DATASET ROWS
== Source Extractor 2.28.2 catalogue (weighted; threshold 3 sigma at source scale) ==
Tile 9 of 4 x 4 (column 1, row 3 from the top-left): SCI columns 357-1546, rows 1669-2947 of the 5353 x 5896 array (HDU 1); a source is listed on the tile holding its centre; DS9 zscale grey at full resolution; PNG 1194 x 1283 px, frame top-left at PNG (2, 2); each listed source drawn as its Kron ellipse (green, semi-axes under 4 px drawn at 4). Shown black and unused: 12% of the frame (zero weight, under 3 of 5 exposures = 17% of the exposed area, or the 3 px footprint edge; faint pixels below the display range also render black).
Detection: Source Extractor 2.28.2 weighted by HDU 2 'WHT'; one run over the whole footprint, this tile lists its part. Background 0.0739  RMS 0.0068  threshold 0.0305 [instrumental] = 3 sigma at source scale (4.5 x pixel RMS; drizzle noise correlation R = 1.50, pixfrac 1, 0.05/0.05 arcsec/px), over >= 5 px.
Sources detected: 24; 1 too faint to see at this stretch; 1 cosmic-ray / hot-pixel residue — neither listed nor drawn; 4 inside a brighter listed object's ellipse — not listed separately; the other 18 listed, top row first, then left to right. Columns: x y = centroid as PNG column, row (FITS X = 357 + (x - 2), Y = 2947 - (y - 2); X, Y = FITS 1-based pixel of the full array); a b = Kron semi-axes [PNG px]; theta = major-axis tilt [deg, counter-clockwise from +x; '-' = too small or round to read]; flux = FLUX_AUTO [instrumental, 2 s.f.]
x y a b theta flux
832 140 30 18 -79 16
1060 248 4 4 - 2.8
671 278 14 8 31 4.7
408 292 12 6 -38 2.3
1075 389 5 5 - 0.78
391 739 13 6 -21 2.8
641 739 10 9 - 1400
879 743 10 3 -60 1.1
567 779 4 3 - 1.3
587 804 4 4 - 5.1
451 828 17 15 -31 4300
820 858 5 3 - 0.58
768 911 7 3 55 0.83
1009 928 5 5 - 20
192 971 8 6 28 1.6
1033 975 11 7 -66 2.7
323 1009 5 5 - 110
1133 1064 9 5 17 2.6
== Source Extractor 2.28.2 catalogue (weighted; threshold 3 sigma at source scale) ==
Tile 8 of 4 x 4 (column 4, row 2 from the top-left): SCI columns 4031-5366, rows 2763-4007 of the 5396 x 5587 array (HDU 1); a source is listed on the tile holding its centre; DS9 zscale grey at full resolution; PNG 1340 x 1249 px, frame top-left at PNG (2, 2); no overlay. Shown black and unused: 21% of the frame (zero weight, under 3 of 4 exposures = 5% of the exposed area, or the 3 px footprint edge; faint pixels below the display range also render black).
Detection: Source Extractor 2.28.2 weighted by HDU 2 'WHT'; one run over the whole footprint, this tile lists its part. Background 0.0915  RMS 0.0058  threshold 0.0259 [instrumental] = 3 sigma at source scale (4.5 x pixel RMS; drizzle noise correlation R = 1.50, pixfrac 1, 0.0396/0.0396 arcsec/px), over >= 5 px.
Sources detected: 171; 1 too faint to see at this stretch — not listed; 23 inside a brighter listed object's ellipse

WRITTEN REQUEST
Could you give the listing above again, replacing "from the top-left" with "counted from the upper left" throughout and leaving everything else as it is?

WRITTEN REPLY
== Source Extractor 2.28.2 catalogue (weighted; threshold 3 sigma at source scale) ==
Tile 9 of 4 x 4 (column 1, row 3 counted from the upper left): SCI columns 357-1546, rows 1669-2947 of the 5353 x 5896 array (HDU 1); a source is listed on the tile holding its centre; DS9 zscale grey at full resolution; PNG 1194 x 1283 px, frame top-left at PNG (2, 2); each listed source drawn as its Kron ellipse (green, semi-axes under 4 px drawn at 4). Shown black and unused: 12% of the frame (zero weight, under 3 of 5 exposures = 17% of the exposed area, or the 3 px footprint edge; faint pixels below the display range also render black).
Detection: Source Extractor 2.28.2 weighted by HDU 2 'WHT'; one run over the whole footprint, this tile lists its part. Background 0.0739  RMS 0.0068  threshold 0.0305 [instrumental] = 3 sigma at source scale (4.5 x pixel RMS; drizzle noise correlation R = 1.50, pixfrac 1, 0.05/0.05 arcsec/px), over >= 5 px.
Sources detected: 24; 1 too faint to see at this stretch; 1 cosmic-ray / hot-pixel residue — neither listed nor drawn; 4 inside a brighter listed object's ellipse — not listed separately; the other 18 listed, top row first, then left to right. Columns: x y = centroid as PNG column, row (FITS X = 357 + (x - 2), Y = 2947 - (y - 2); X, Y = FITS 1-based pixel of the full array); a b = Kron semi-axes [PNG px]; theta = major-axis tilt [deg, counter-clockwise from +x; '-' = too small or round to read]; flux = FLUX_AUTO [instrumental, 2 s.f.]
x y a b theta flux
832 140 30 18 -79 16
1060 248 4 4 - 2.8
671 278 14 8 31 4.7
408 292 12 6 -38 2.3
1075 389 5 5 - 0.78
391 739 13 6 -21 2.8
641 739 10 9 - 1400
879 743 10 3 -60 1.1
567 779 4 3 - 1.3
587 804 4 4 - 5.1
451 828 17 15 -31 4300
820 858 5 3 - 0.58
768 911 7 3 55 0.83
1009 928 5 5 - 20
192 971 8 6 28 1.6
1033 975 11 7 -66 2.7
323 1009 5 5 - 110
1133 1064 9 5 17 2.6
== Source Extractor 2.28.2 catalogue (weighted; threshold 3 sigma at source scale) ==
Tile 8 of 4 x 4 (column 4, row 2 counted from the upper left): SCI columns 4031-5366, rows 2763-4007 of the 5396 x 5587 array (HDU 1); a source is listed on the tile holding its centre; DS9 zscale grey at full resolution; PNG 1340 x 1249 px, frame top-left at PNG (2, 2); no overlay. Shown black and unused: 21% of the frame (zero weight, under 3 of 4 exposures = 5% of the exposed area, or the 3 px footprint edge; faint pixels below the display range also render black).
Detection: Source Extractor 2.28.2 weighted by HDU 2 'WHT'; one run over the whole footprint, this tile lists its part. Background 0.0915  RMS 0.0058  threshold 0.0259 [instrumental] = 3 sigma at source scale (4.5 x pixel RMS; drizzle noise correlation R = 1.50, pixfrac 1, 0.0396/0.0396 arcsec/px), over >= 5 px.
Sources detected: 171; 1 too faint to see at this stretch — not listed; 23 inside a brighter listed object's ellipse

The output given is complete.